Fourth, the Second Council of Nicaea (787 AD), which defined the veneration of sacred images, is careful to distinguish latreia (worship due to God alone) from proskynesis (veneration of icons). The Council explicitly cites the idol-polemic of the Psalms to show that true Christian iconography is the opposite of idolatry: icons of Christ and the saints are windows to the living God precisely because the prototype is alive and personal. The idol is mute because no living reality stands behind it; Christ the Image of the invisible God (Colossians 1:15) speaks eternally.
A contemporary Catholic might be tempted to read this passage as comfortably irrelevant — we do not bow before golden statues. But Psalm 135:18 issues a precise diagnosis for modern spiritual malaise: we become like whatever receives our ultimate devotion. The person who organizes their entire life around financial security and spends hours each day managing portfolios while prayer shrinks to seconds gradually loses the capacity to hear God speak in silence — they become, spiritually, as deaf as the idol. The Catholic who consumes social media's algorithmically curated outrage as a primary lens on reality risks becoming as mute as the idol — unable to speak words of genuine mercy or truth, only to react.
The practical application: perform a regular examination of conscience not only about sins committed but about what you are becoming. What do you think about most? What do you sacrifice most for? What disappoints you most deeply? The answers reveal your functional god. Then ask: is prayer becoming more alive or more rote? Is Scripture more intelligible or more opaque? Spiritual numbness is rarely the result of one dramatic apostasy; it is the slow likeness that forms when we feed daily on things that cannot hear us back.

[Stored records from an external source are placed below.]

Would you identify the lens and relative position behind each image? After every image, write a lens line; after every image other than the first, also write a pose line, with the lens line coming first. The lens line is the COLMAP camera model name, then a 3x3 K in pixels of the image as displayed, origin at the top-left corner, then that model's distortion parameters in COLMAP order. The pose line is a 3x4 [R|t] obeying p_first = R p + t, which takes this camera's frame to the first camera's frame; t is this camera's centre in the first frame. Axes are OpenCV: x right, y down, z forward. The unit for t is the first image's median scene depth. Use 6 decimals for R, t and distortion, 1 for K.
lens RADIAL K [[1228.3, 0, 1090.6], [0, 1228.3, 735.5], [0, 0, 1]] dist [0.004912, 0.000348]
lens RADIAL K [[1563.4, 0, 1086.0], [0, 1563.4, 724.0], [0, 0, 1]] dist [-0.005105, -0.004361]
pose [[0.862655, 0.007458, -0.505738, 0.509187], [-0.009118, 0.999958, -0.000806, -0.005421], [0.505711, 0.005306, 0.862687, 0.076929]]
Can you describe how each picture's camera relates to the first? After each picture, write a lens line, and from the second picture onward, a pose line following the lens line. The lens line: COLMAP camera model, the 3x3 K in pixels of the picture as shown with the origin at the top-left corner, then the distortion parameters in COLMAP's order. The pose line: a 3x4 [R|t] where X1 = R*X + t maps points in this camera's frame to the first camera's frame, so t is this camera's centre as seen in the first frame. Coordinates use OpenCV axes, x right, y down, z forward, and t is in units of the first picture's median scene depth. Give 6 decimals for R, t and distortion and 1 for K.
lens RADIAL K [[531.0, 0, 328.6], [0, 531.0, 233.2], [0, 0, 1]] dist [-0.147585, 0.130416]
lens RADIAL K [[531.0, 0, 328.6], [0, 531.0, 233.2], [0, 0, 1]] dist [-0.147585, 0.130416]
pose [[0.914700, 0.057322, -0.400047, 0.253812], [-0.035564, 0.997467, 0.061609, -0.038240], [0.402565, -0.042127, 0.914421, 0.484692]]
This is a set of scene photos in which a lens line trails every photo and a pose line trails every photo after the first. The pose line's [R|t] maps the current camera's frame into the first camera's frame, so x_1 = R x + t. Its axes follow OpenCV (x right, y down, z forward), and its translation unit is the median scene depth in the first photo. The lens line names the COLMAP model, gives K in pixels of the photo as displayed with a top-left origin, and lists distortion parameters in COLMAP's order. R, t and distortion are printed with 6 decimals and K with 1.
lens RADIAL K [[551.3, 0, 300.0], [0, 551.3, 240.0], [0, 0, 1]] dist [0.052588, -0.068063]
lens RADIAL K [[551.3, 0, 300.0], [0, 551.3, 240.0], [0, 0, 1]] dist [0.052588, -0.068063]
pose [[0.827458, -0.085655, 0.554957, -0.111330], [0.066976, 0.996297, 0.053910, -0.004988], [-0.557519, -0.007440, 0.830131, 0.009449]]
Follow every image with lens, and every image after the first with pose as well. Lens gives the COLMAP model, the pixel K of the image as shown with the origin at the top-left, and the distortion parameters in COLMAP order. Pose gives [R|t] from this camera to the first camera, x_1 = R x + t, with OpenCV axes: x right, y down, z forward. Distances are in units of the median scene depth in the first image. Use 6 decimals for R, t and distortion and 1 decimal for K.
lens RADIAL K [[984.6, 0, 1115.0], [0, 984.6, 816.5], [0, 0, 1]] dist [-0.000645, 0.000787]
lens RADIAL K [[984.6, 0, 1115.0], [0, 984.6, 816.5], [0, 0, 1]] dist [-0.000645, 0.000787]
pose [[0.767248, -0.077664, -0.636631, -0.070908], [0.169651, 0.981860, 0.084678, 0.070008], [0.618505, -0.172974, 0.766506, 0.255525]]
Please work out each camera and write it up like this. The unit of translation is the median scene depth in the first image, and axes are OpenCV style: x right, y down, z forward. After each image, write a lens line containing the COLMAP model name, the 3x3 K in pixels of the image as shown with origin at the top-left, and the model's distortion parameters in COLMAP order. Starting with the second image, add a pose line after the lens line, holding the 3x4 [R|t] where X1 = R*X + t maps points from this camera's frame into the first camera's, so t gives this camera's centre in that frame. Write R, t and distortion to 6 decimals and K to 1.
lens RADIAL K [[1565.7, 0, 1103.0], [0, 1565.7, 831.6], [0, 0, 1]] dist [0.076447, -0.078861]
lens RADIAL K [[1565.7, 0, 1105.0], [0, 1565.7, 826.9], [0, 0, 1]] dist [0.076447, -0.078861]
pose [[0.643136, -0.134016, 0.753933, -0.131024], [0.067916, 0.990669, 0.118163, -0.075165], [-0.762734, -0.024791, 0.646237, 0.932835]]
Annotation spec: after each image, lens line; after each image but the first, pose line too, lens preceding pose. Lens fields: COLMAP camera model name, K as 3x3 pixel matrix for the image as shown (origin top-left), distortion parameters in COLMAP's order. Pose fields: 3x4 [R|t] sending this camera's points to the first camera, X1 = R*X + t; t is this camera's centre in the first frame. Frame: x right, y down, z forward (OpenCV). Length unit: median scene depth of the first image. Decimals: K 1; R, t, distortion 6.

Typological and Spiritual Senses Allegorically, the Church Fathers read idolatry as a figure for any attachment that usurps God's place. Origen saw the "idols of silver and gold" as a type of worldly philosophy and eloquence valued above divine revelation. Tropologically, the verse warns every Christian soul against the idols of comfort, reputation, sensual pleasure, or political ideology — all of which, when given ultimate devotion, produce the same spiritual deadness: a person who can no longer genuinely pray (speak to God) or hear His Word.